OCR Accuracy Comparison 2018
OCR Accuracy Comparison 2018
2018-10-27
Bookscan creates PDFs with OCR applied, so I didn't really consider the details, but the OCR performance of Google Cloud Vision was far superior. Interference with side lines
https://gyazo.com/67101158807d5b29809390f890103ba3
(Bookscan) The second book, also by Katsuhiko Eguchi, is a management philosophy based on various memories of Konosuke. How can we succeed?
(Google) The second book is "The Law of Success: Why Konosuke Matsushita Succeeded" (PHP Factory Publishing), also by Katsuhiko Eguchi, who wrote his management philosophy based on his many memories of Konosuke. How can we succeed?
The part I drew a byline because I thought it was important has become OCR garbled and spoiled the electronic value of the document.
Horizontal characters in vertical text
https://gyazo.com/eac37d8f5b0f1d981ea041bb13eaf9fe
In December, the company turned profitable in a single month, and by March of the following year, monthly sales exceeded ¥10 million. The method of sharing information within a company using web technology was called "intranet," and many companies were experimenting with its use. This is what it means to be in step with the times. Cybozu 038," created by Mr. Hata, is much easier to use than existing groupware, making it easier to share information. Cybozu 038" sold faster than the three of us had expected.
In February, Cybozu became profitable in a single month, and in March of the following year, monthly sales exceeded 10 million yen. Many companies were trying to introduce "intranets," a method of sharing information within a company using Web technology. This is what it means to be in step with the times. Cybozu Ofce," created by Mr. Hata, is by far easier to use than existing groupware, and it is easy to share information. Cybozu Ofce" sold faster than the three of us had expected.
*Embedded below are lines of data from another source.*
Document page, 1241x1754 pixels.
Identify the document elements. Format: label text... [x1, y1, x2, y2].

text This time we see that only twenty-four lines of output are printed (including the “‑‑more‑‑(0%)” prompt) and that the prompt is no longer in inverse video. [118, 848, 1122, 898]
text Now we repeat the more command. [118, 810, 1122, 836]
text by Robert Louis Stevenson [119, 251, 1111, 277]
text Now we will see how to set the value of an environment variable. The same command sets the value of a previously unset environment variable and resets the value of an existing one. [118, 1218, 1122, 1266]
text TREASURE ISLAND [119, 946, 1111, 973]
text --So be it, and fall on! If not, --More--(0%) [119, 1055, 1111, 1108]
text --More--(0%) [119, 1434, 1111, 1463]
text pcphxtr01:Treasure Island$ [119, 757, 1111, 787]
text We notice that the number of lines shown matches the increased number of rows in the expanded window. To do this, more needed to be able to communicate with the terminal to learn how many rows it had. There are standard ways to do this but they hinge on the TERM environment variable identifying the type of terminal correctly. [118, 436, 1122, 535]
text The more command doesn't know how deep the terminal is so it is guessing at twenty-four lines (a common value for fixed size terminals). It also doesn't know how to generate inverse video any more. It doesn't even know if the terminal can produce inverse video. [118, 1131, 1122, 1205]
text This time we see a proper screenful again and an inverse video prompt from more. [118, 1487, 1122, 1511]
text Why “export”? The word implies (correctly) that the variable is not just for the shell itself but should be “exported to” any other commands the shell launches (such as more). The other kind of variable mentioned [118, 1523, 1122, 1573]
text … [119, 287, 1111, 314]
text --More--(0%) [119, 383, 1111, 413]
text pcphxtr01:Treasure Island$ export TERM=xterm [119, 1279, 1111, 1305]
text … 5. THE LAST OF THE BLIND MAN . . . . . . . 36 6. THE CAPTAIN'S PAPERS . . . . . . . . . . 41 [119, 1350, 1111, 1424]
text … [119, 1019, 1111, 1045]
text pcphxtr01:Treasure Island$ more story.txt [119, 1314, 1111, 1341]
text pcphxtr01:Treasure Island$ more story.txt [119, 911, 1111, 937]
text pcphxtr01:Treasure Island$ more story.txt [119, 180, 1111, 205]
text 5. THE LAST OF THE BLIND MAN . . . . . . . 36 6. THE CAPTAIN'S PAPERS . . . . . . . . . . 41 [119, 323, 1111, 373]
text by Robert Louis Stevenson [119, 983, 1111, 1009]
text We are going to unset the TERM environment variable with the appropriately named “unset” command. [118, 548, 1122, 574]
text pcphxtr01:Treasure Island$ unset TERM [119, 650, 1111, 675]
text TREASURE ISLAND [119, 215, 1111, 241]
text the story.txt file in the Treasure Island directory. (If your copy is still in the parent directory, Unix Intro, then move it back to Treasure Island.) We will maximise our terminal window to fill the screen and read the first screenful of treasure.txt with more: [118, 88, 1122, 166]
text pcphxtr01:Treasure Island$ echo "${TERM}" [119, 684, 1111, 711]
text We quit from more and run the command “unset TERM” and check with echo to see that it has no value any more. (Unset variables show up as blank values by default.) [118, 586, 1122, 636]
Bookscan recognizes "Cybozu OB8", "Cybozu 038", "Cybozu 00hoi", and Mathematically
Google's has consistently been "Cybozu Ofce".
Better to be mistaken for one "Cybozu Ofce" than to be converted into another one of each.
I can fix it with replacements.
A hard-to-detect mistake on Google's part, "It says February when it's really October and December," is occurring.
When using statistical methods to complete from the surrounding string, the numbers are often wrong.
---
This page is auto-translated from /nishio/OCR精度比較2018 using DeepL. If you looks something interesting but the auto-translated English is not good enough to understand it, feel free to let me know at @nishio_en. I'm very happy to spread my thought to non-Japanese readers.